Logo cedo, o canto da passarinhada, entre eles a Asa Branca, o Concriz, e o Sabiá, fez a saudação matinal, o dia clareando. Lá de baixo, na beira do açude, vinham os mugidos do curral. No café, entre outras delícias, umbuzada. A conversa passou para outra sala. Nas paredes fotografias de muitas gerações.
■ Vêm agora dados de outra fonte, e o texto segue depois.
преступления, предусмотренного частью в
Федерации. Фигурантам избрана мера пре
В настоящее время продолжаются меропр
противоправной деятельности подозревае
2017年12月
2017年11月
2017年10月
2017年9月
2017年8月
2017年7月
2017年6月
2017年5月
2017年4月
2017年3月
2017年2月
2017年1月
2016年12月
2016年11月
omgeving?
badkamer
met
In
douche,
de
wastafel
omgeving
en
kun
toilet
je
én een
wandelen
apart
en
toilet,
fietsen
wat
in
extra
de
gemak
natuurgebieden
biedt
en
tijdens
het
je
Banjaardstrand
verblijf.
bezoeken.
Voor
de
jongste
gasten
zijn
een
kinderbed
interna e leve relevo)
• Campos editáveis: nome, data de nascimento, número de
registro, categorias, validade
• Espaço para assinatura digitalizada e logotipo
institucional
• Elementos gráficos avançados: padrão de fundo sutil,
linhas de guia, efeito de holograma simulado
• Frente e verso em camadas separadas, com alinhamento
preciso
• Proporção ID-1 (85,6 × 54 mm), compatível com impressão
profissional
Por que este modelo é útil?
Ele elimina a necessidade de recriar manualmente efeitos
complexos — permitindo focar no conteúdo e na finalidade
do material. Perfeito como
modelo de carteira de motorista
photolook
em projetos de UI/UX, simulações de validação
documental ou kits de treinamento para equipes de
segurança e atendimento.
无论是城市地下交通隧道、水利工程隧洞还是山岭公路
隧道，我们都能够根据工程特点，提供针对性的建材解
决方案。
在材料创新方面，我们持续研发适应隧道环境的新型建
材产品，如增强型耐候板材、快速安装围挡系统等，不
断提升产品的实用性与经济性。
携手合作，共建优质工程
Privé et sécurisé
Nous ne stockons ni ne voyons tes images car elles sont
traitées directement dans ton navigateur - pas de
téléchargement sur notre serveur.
Ali, talvez, a inspiração do escritor para as cartas famosas.  Paulo foi buscar um calendário, presente do poeta Jessier Quirino, com o título de Encourados. É a síntese de uma exposição do fotógrafo pernambucano Geyson Machado com textos da jornalista Adriana Victor, "Inventário fotográfico, integração sonora e registros escritos sobre o vaqueiro e a lida com o gado". Resultou no livro-álbum Encourados. Tem passagens com Ariano Suassuna. Aliás, a autora escreveu um ensaio biográfico de Ariano: Ariano Suassuna - um perfil biográfico, publicado pela Zahar em 2007.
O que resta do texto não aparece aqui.